A esperança num futuro diferente parecia, no entanto, em marcha, até que a 31 de Dezembro, a Comissão Europeia libertou o seu panfleto tático sobre como enfrentar o dilema do crescimento da procura de energia. E algo mudou profundamente. Afinal, a Europa quer investir em mais nuclear e gás natural. Em vez de alterar as leis para operacionalizar melhor a capacidade já instalada, além de investir nas redes para distribuir melhor, a opção é outra: oferece aos gigantes do setor, de mão beijada, a perpetuação do velho modelo de negócio por mais umas décadas.

Como compreender que a Europa use os fundos de descarbonização para apoiar mais nuclear e centrais a gás natural? Como recentemente aqui registei, um profundíssimo estudo levado a cabo por uma equipa de Oxford - analisando décadas de preços das tecnologias energéticas - demonstrou que as energias limpas têm uma curva de preço cada vez mais barata. Ao contrário, o nuclear continuar a subir, há décadas, nos custos diretos e indiretos.

Paradoxalmente, é no momento em que estamos a um passo de mudar o paradigma da produção da energia, que Bruxelas se rende. Casas e condomínios com painéis solares cada vez mais eficientes, associados a baterias de maior capacidade para aguentar maiores períodos sem sol, vão autonomizar os edifícios e acabar com o jugo da conta da eletricidade doméstica. Além disso, fotovoltaico em grande escala, hidrogénio verde produzido a partir de energia solar, eólicas, hídricas, geotermia, e ao que ainda resta de nuclear e gás na base da pirâmide, ajudar-nos-ão a atravessar esta última fase e a mudar o paradigma. A rapidez nas mudanças e tecnologias é tal que, com uma gota do que custam as novas centrais nucleares, se aplicarmos esse dinheiro em investigação de ponta, teremos múltiplas fontes de energia, limpas e mais baratas, acabando com a atual servidão fóssil ou nuclear.

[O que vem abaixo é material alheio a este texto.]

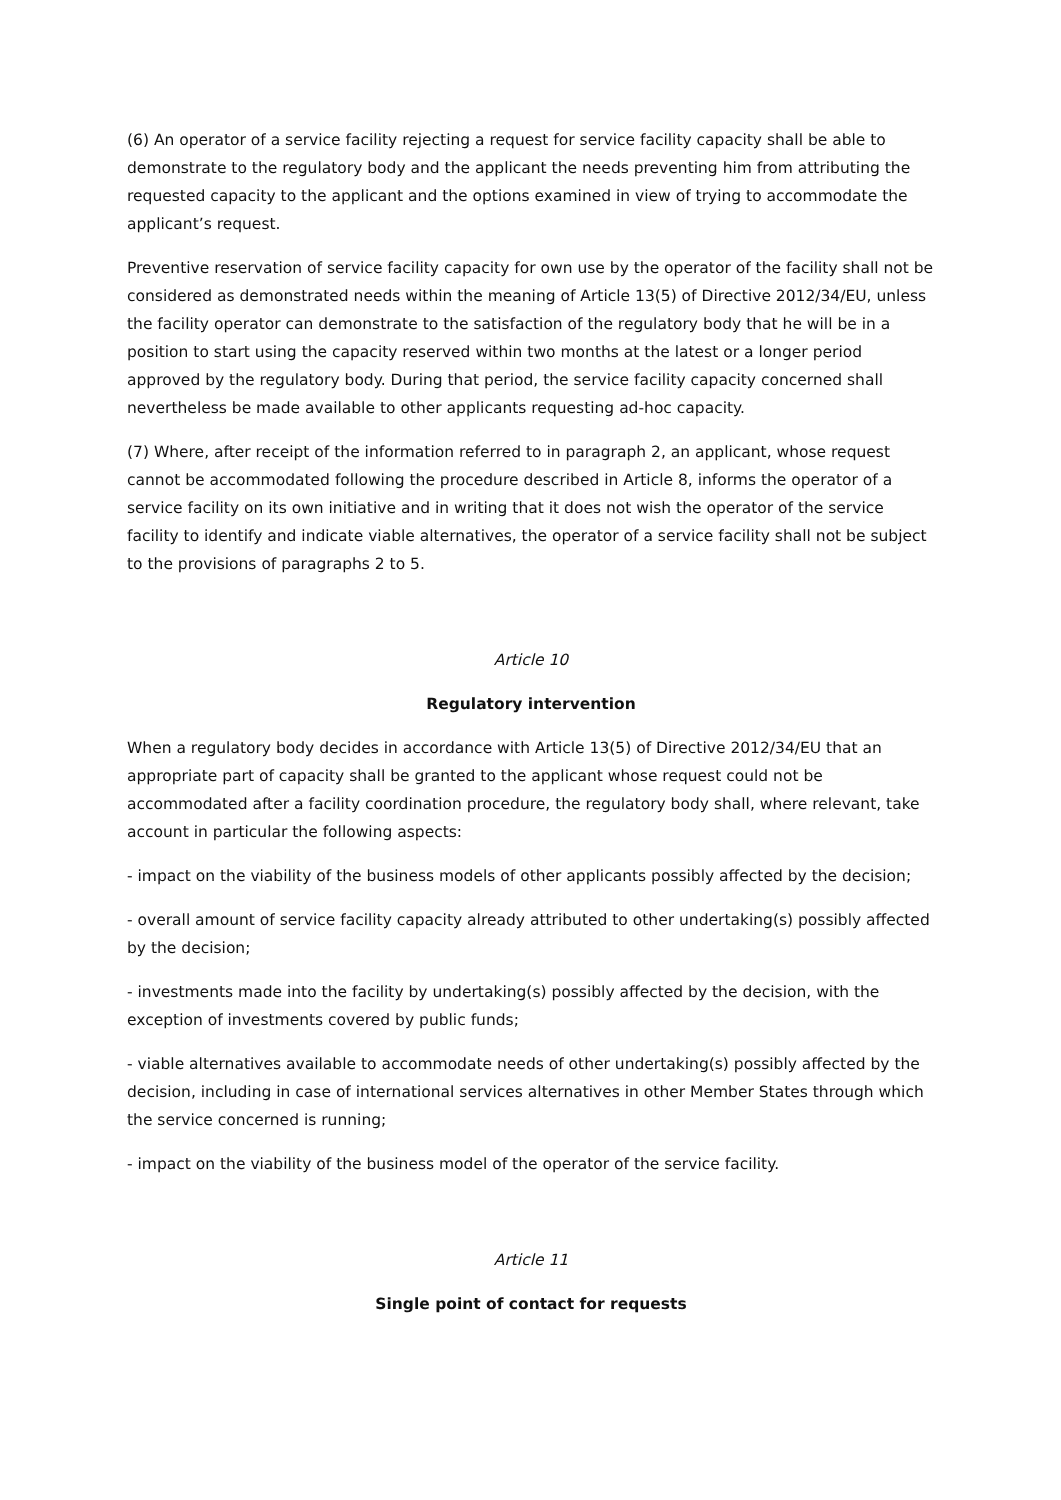(6) An operator of a service facility rejecting a request for service facility capacity shall be able to demonstrate to the regulatory body and the applicant the needs preventing him from attributing the requested capacity to the applicant and the options examined in view of trying to accommodate the applicant’s request.
Preventive reservation of service facility capacity for own use by the operator of the facility shall not be considered as demonstrated needs within the meaning of Article 13(5) of Directive 2012/34/EU, unless the facility operator can demonstrate to the satisfaction of the regulatory body that he will be in a position to start using the capacity reserved within two months at the latest or a longer period approved by the regulatory body. During that period, the service facility capacity concerned shall nevertheless be made available to other applicants requesting ad-hoc capacity.
(7) Where, after receipt of the information referred to in paragraph 2, an applicant, whose request cannot be accommodated following the procedure described in Article 8, informs the operator of a service facility on its own initiative and in writing that it does not wish the operator of the service facility to identify and indicate viable alternatives, the operator of a service facility shall not be subject to the provisions of paragraphs 2 to 5.
Article 10
Regulatory intervention
When a regulatory body decides in accordance with Article 13(5) of Directive 2012/34/EU that an appropriate part of capacity shall be granted to the applicant whose request could not be accommodated after a facility coordination procedure, the regulatory body shall, where relevant, take account in particular the following aspects:
- impact on the viability of the business models of other applicants possibly affected by the decision;
- overall amount of service facility capacity already attributed to other undertaking(s) possibly affected by the decision;
- investments made into the facility by undertaking(s) possibly affected by the decision, with the exception of investments covered by public funds;
- viable alternatives available to accommodate needs of other undertaking(s) possibly affected by the decision, including in case of international services alternatives in other Member States through which the service concerned is running;
- impact on the viability of the business model of the operator of the service facility.
Article 11
Single point of contact for requests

É por isso que chegamos a este ponto: à última oportunidade dos grandes lobbies financeiros e energéticos nos esmagarem por mais 50 anos. Os novos contratos de energia nuclear não pretendem mais do que tornar inútil a avalanche de produção de energias limpas descentralizadas, já no horizonte. É nisto que as grandes empresas de energia vão investir tudo, comprando espaços e influências em jornais e televisões, charme em cima de políticos, desinformação, e sobretudo infiltração lobbista em Bruxelas. Como dizia ontem aqui Viriato Soromenho-Marques, "de fora fica o direito dos jovens europeus a um futuro habitável". Só que... não, não passarão. Temos o dever de o impedir.